→ **Exercise passage**:
%%

682 S.W.2d 212 | Tenn. Ct. App. | 1984

ABRIDGED OPINION

TODD, Presiding Judge, Middle Section.

(With the concurrence of participating judges, the original opinion has been abridged for publication.)

Plaintiff, a manufacturer’s sales agent, sued defendant, a sign manufacturer, for balance of $42,000.00 on commissions due for a sale to Shoney’s Big Boy Enterprises in the amount of $417,000.00. The Chancellor rendered judgment for $1,818.98 in favor of plaintiff who has appealed.

The suit was filed on March 21,1974, but was not tried until July 19, 1983. Judgment was entered on January 16, 1984, the record was received by this Court on April 17, 1984, appellee’s brief was filed on June 26, 1984, and oral argument was heard by this Court on September 4, 1984. The record contains no explanation for the long delay in the Trial Court.

There is no material conflict between the testimony of the two witnesses who testified, the plaintiff on his own behalf, and Henry Tilford, President and Chairman of the Board for the defendant.

%%

→ **Problem to solve**: Write out the passage of the court opinion from "ABRIDGED OPINION" to "who has appealed.", word for word.

Saved records

%%

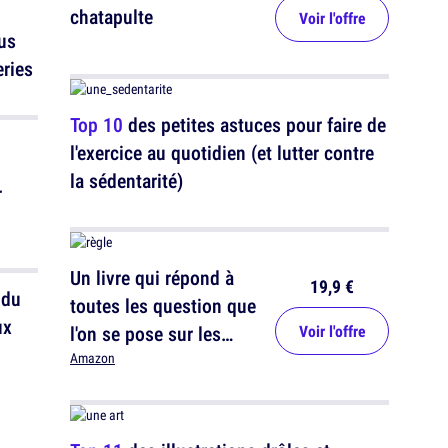
chatapulte
Voir l'offre
lus
eries
Top 10
des petites astuces pour faire de
l'exercice au quotidien (et lutter contre
la sédentarité)
r
Un livre qui répond à
19,9 €
 du
toutes les question que
ux
l'on se pose sur les
Voir l'offre
règles
Amazon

%%

→ **Response for this exercise**:
ABRIDGED OPINION

TODD, Presiding Judge, Middle Section.

(With the concurrence of participating judges, the original opinion has been abridged for publication.)

Plaintiff, a manufacturer’s sales agent, sued defendant, a sign manufacturer, for balance of $42,000.00 on commissions due for a sale to Shoney’s Big Boy Enterprises in the amount of $417,000.00. The Chancellor rendered judgment for $1,818.98 in favor of plaintiff who has appealed.